Stored entries

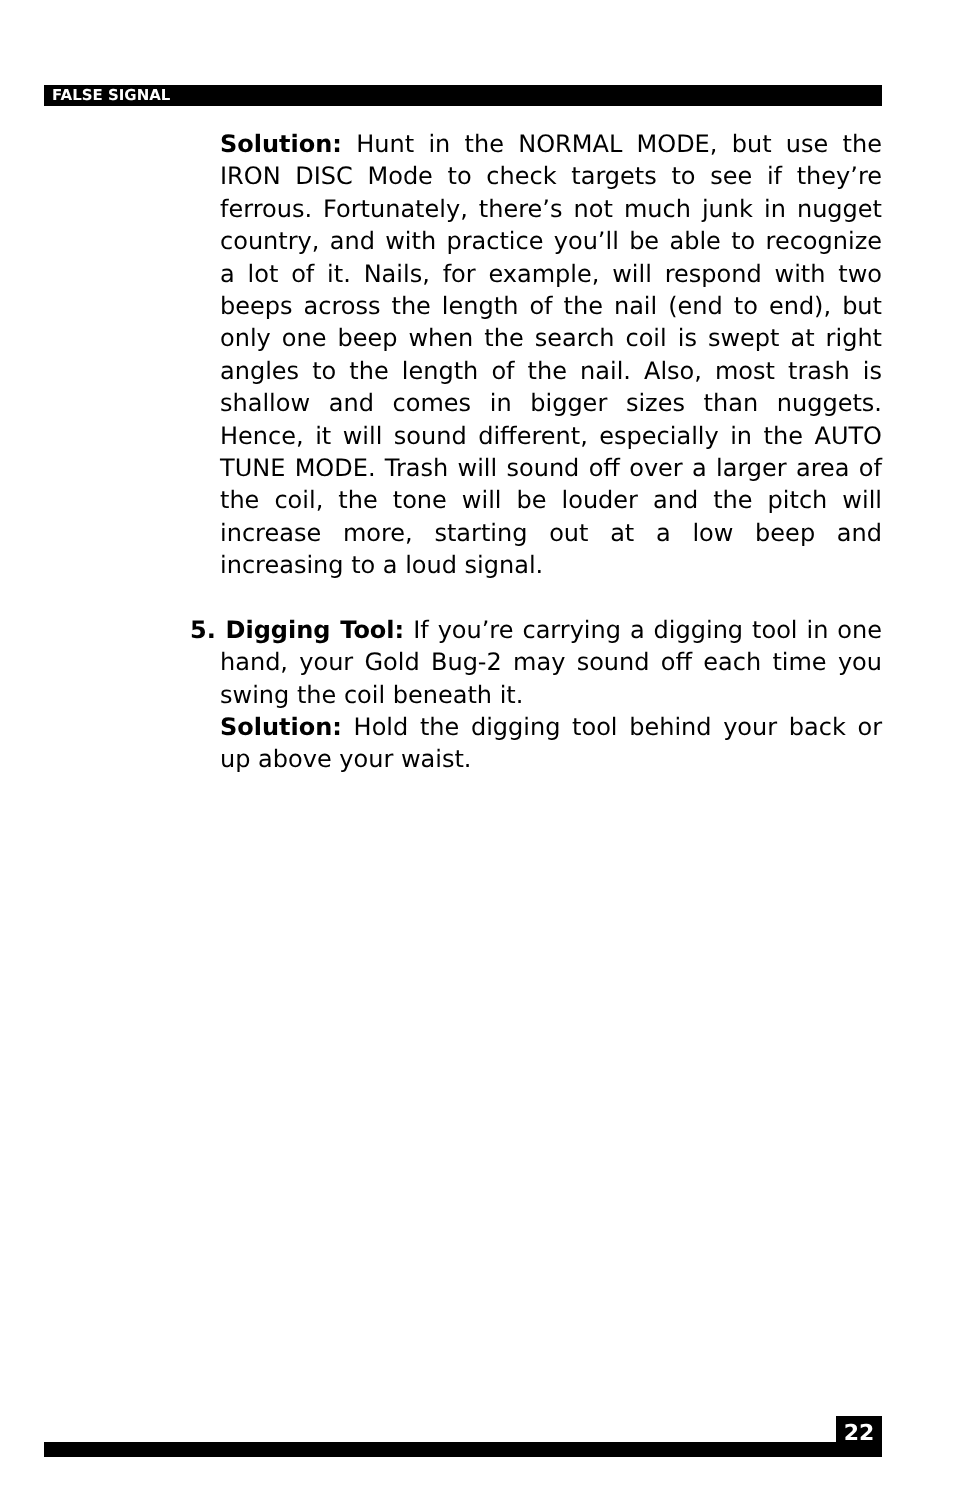FALSE SIGNAL
Solution: Hunt in the NORMAL MODE, but use the IRON DISC Mode to check targets to see if they’re ferrous. Fortunately, there’s not much junk in nugget country, and with practice you’ll be able to recognize a lot of it. Nails, for example, will respond with two beeps across the length of the nail (end to end), but only one beep when the search coil is swept at right angles to the length of the nail. Also, most trash is shallow and comes in bigger sizes than nuggets. Hence, it will sound different, especially in the AUTO TUNE MODE. Trash will sound off over a larger area of the coil, the tone will be louder and the pitch will increase more, starting out at a low beep and increasing to a loud signal.
5. Digging Tool: If you’re carrying a digging tool in one hand, your Gold Bug-2 may sound off each time you swing the coil beneath it.
Solution: Hold the digging tool behind your back or up above your waist.
22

=== What the task requires ===
From the opening line of the entries above to the line containing "5. Digging Tool: If", please transcribe each line exactly, skipping every picture.

=== Answer below ===
FALSE SIGNAL
Solution: Hunt in the NORMAL MODE, but use the IRON DISC Mode to check targets to see if they’re ferrous. Fortunately, there’s not much junk in nugget country, and with practice you’ll be able to recognize a lot of it. Nails, for example, will respond with two beeps across the length of the nail (end to end), but only one beep when the search coil is swept at right angles to the length of the nail. Also, most trash is shallow and comes in bigger sizes than nuggets. Hence, it will sound different, especially in the AUTO TUNE MODE. Trash will sound off over a larger area of the coil, the tone will be louder and the pitch will increase more, starting out at a low beep and increasing to a loud signal.
5. Digging Tool: If you’re carrying a digging tool in one hand, your Gold Bug-2 may sound off each time you swing the coil beneath it.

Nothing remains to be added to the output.